Background:Our previous study demonstrated that metabolic inflammation exacerbates dopaminergic neuronal degeneration in type 2 diabetes mice. Metformin, a typical oral hypoglycemic agent for diabetes, has been regarded as an activator of AMP-activated protein kinase and a regulator of systemic energy metabolism. Although metformin plays potential protective effects in many disorders, it is unclear whether metformin has a therapeutic role in dopaminergic neuron degeneration in Parkinson’s disease.Methods:In the present study, a 1-methyl-4-phenyl-1,2,3,6-tetrahydropyridine plus probenecid-induced mouse model of Parkinson’s disease was established to explore the neuroprotective effect of metformin on dopaminergic neurons in substania nigra compacta. We next cultured SH-SY5Y cells to investigate the mechanisms for the neuroprotective effect of metformin.Results: We showed that treatment with metformin (5mg/mL in drinking water) for 5 weeks significantly ameliorated the degeneration of substania nigra compacta dopaminergic neurons, increased striatal dopaminergic levels, and improved motor impairment induced by 1-methyl-4-phenyl-1,2,3,6-tetrahydropyridine plus probenecid.
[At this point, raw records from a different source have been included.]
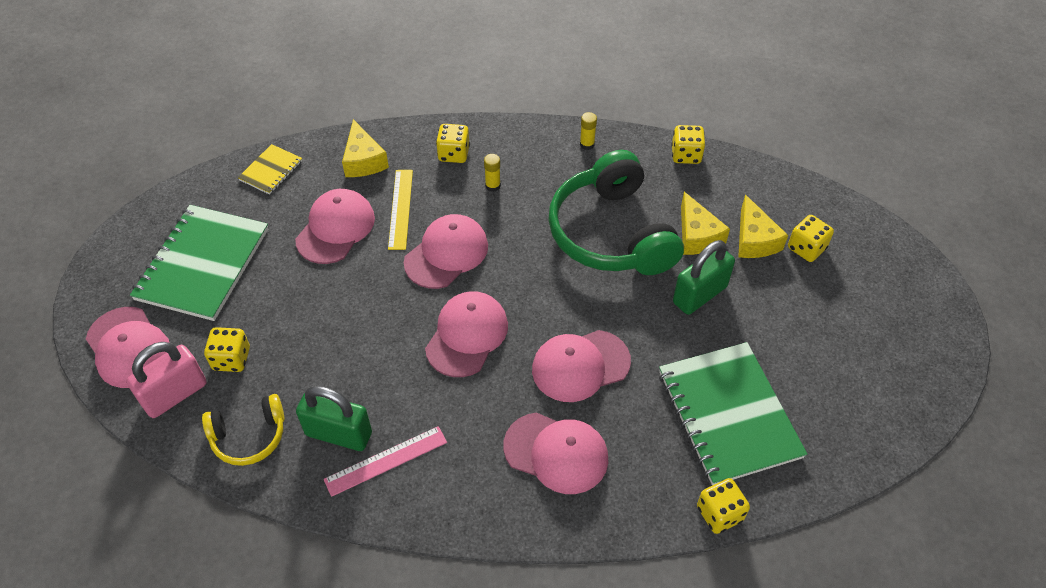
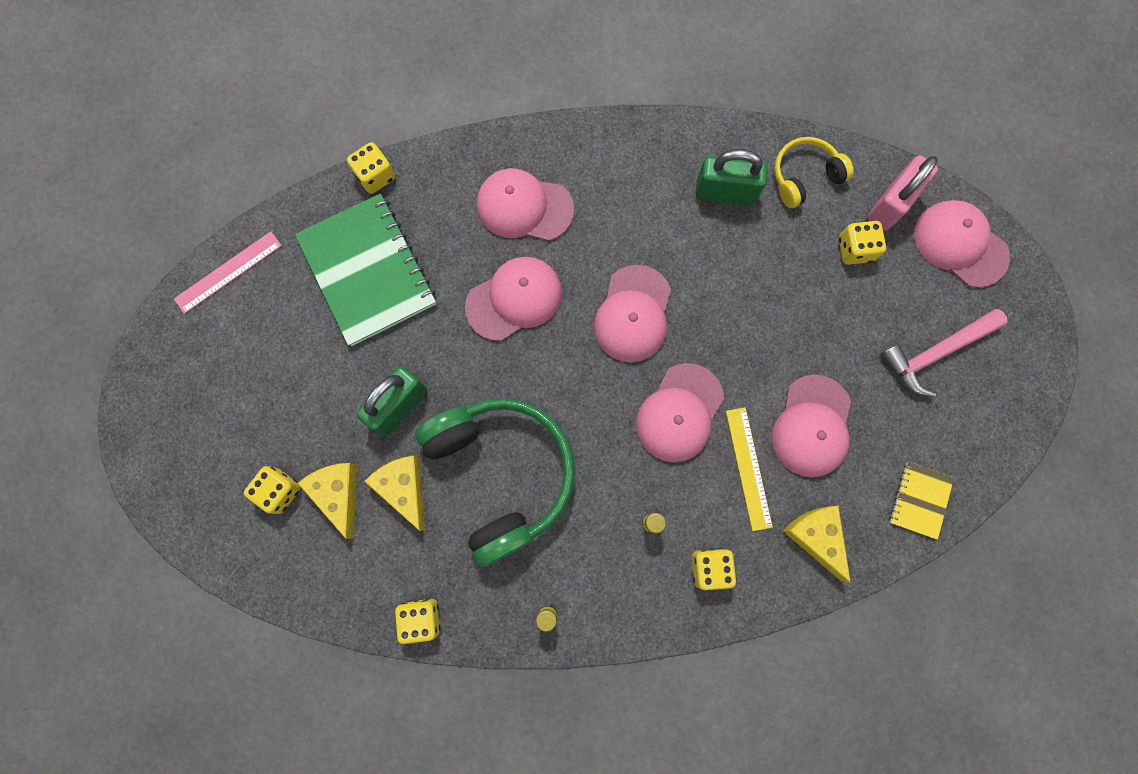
camera: 170 degrees right, 25 degrees up
green notebook [130,205,268,321] -> pink hammer [881,309,1008,397]
pink ruler [324,426,447,497] -> pink ruler moved to [174,231,282,314]

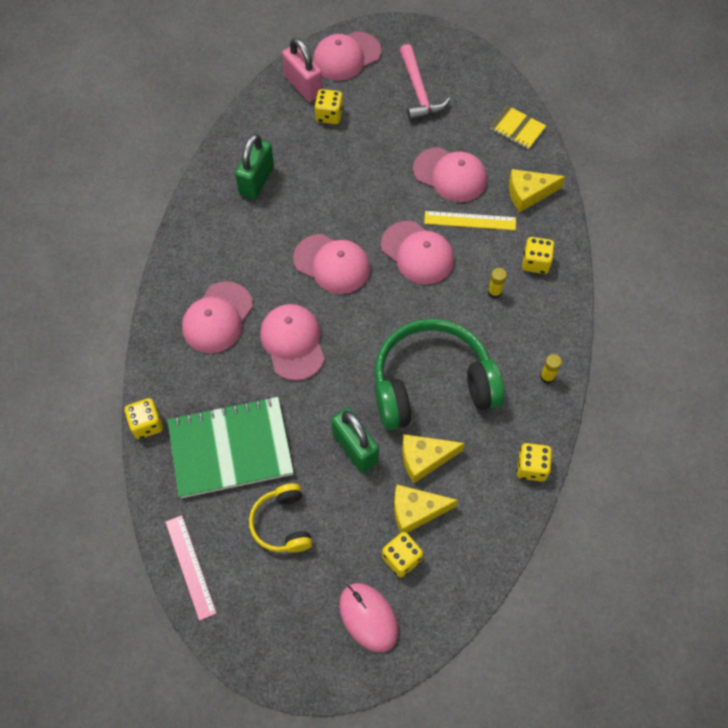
camera: 75 degrees left, 15 degrees down
yellow headphones [774,137,854,208] -> yellow headphones moved to [249,483,312,553]
none -> pink mouse [339,583,398,652]

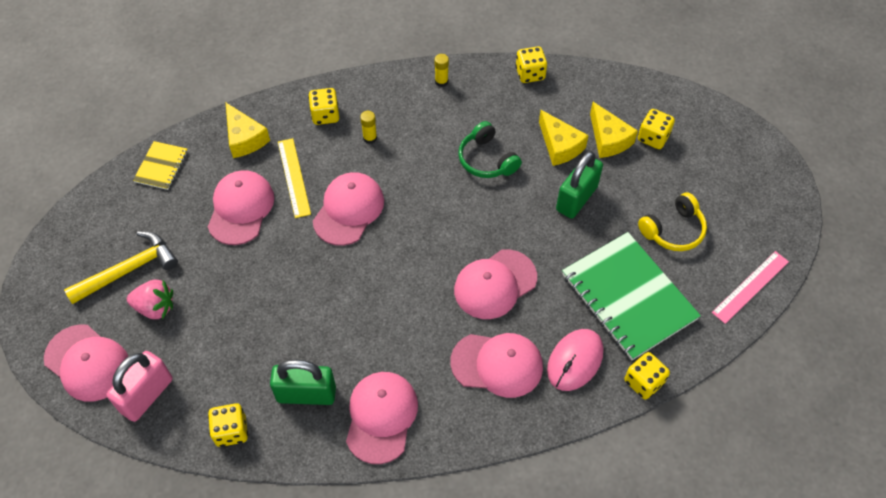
camera: 110 degrees left, 5 degrees down
pink cap [293,234,370,294] -> pink cap moved to [346,372,418,464]
yellow dice [314,89,343,124] -> yellow dice moved to [208,403,248,447]
pink mouse [339,583,398,652] -> pink mouse moved to [547,329,603,391]
green headphones [374,319,505,430] -> green headphones [458,121,522,178], size x0.51
pink hammer [399,44,450,121] -> yellow hammer [64,231,178,304]
none -> pink strawberry [127,280,173,319]

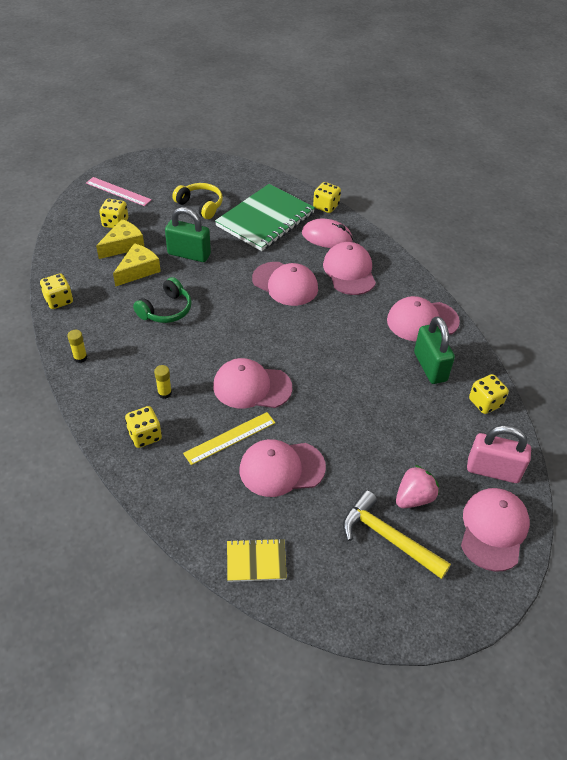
camera: 110 degrees left, 10 degrees down
pink strawberry [127,280,173,319] -> pink strawberry turned 60 degrees clockwise [396,465,439,508]
yellow cheese [226,103,270,158] -> none
pink ruler [712,251,789,324] -> pink ruler moved to [86,177,152,206]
We further found that metformin inhibited microglia overactivation-induced neuroinflammation in substania nigra compacta of 1-methyl-4-phenyl-1,2,3,6-tetrahydropyridine plus probenecid Parkinson’s disease mice, which might contribute to the protective effect of metformin on neurodegeneration. Furthermore, metformin (2mM) activated AMP-activated protein kinase in SH-SY5Y cells, in turn inducing microtubule-associated protein 1 light chain 3-II-mediated autophagy and eliminating mitochondrial reactive oxygen species. Consequently, metformin alleviated MPP + -induced cytotoxicity and attenuated neuronal apoptosis. Conclusions:Our findings demonstrate that metformin may be a pluripotent and promising drug for dopaminergic neuron degeneration, which will give us insight into the potential of metformin in terms of opening up novel therapeutic avenues for Parkinson’s disease.